An international systematic review and meta-analysis indicated that stereotactic body radiation therapy compared to conventionally fractioned radiation therapy with concurrent chemotherapy may offer a modest improvement in OS with a more favorable toxicity profile.
An international systematic review and meta-analysis published in Cancer, titled CRiSP, suggested that stereotactic body radiation therapy (SBRT) for locally advanced pancreatic cancer (LAPC) may offer a modest improvement in overall survival (OS) compared to conventionally fractioned radiation therapy with concurrent chemotherapy (CFRT), with a more favorable toxicity profile.
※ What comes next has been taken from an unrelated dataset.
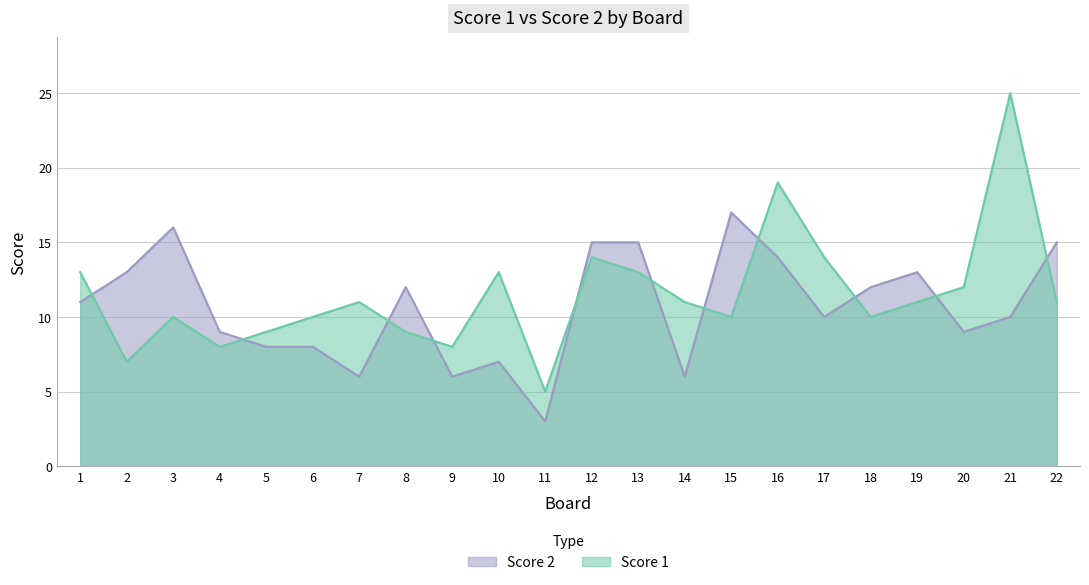

How many times do Score 1 and Score 2 cross each other?

11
However, the researchers noted that further studies assessing the use of SBRT for patients with LAPC are needed to improve outcomes for this patient population.
“There is currently no well-defined standard of care in the management of patients with LAPC,” the authors wrote. “This is the first meta-analysis to compare SBRT with CFRT for LAPC.”
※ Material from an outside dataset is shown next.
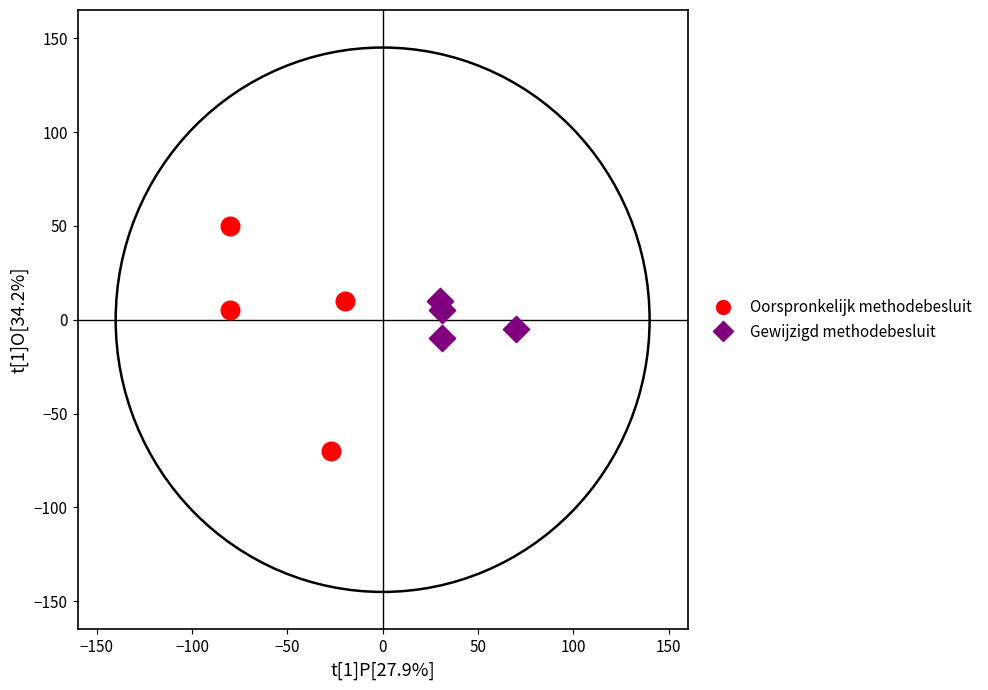

Which series contains the lowest Y value?

Oorspronkelijk methodebesluit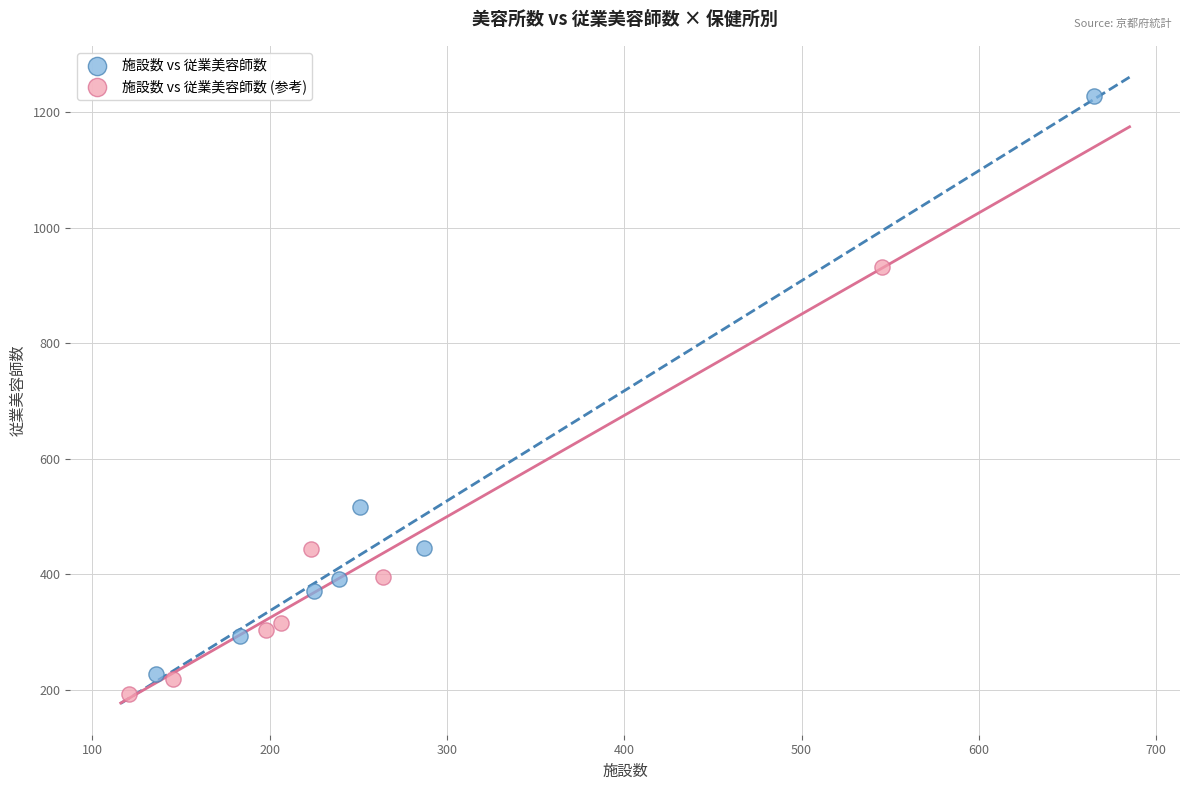

Which series contains the highest Y value?

施設数 vs 従業美容師数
Using a PICOS/PRISMA/MOOSE selection protocol, the researchers identified studies that fit their inclusion criteria. Inclusion criteria included patients diagnosed with locally advanced N0-1 M0 pancreatic cancer, CFRT 1.8 to 2.0 Gy/fraction with chemotherapy per protocol or SBRT ≥5 Gy/fraction in ≤5 fractions, either no control group or another definitive chemotherapy or radiation therapy arm, at least 1 of the outcome measures reported, and single or multi-arm phase II/III prospective study for CFRT and/or phase I/II or retrospective study for SBRT.
Overall, 470 studies were screened and of those, 9 studies assessed SBRT and 11 assessed CFRT. For SBRT, the median dose was 30 Gy, and the most common regiment was 30 Gy/5 fractions. For CFRT, the doses ranged from 45 to 54 Gy in 1.8- to 2.0-Gy fractions, with the majority of studies administering 50.4 Gy in 28 fractions with concurrent gemcitabine.
The random effects estimate for 2-year OS was 26.9% (95% CI, 20.6%-33.6%) for SBRT versus 13.7% (95% CI, 8.9%-19.3%) for CFRT and was statistically significant in favor of SBRT. For 1-year OS, the random effects estimate was 53.7% (95% CI, 39.3%-67.9%) for SBRT versus 49.3% (95% CI, 39.3%-59.4%) for CFRT, and was not statistically significant.
Moreover, the random effects estimate for acute grade 3/4 toxicity was 5.6% (95% CI, 0.0%-20.0%) for SBRT versus 37.7% (95% CI, 24.0%-52.5%) for CFRT and was statistically significant in favor of SBRT. The random effects estimate for late grade 3/4 toxicity was 9.0% for SBRT (95% CI, 3.3%-17.1%) versus 10.1% (95% CI, 1.8%-23.8%) for CFRT, which was not statistically significant.
“This meta-analysis demonstrates a statistically significant improvement in 2-year OS for patients treated with SBRT compared with CFRT (13.7% vs 26.9%), with lower rates of acute grade 3/4 toxicity (5.6% vs 37.7%) and no difference in late toxicity,” the authors wrote. “When we excluded papers using dose/fractionation schemes, which are now known to be excessively toxic, there was a slightly higher improvement in 2-year OS in the SBRT group relative to the CFRT group (28.6% vs 13.7%, respectively), again with lower rates of acute toxicity (2% vs 37.7% for CFRT, respectively) and no difference in late toxicity.”
According to the researchers, SBRT offers several advantages over CFRT, the first being its short treatment course, given that it is both more convenient for patients and allows for minimal interruptions in the delivery of high-dose systemic chemotherapy, which has previously been found to improve survival in these patients. Further, SBRT is generally well tolerated, with minimal acute toxicity, and may also be more cost-effective than long-course radiation, depending on which conventional radiation technique is used. However, the most significant advantage of SBRT may be its sharp dose fall-off, which allows for dose escalation beyond what can be achieved with conventional radiation techniques.
“Our study thus serves as a benchmark for further investigation into the use of SBRT for dose escalation, as is currently underway (NCT03621644, ClinicalTrials.gov),” the authors wrote.
Pancreatic cancer is the third leading cause of cancer death in the US, according to the study, with a 5-year OS of only 9%. And despite advances in both chemotherapy and radiation therapy techniques, the median OS for patients with LAPC is only 12 months.
Tchelebi LT, Lehrer EJ, Trifiletti, et al. Conventionally Fractionated Radiation Therapy Versus Stereotactic Body Radiation Therapy for Locally Advanced Pancreatic Cancer (CRiSP). Cancer; 2020. doi:10.1002/cncr.32756.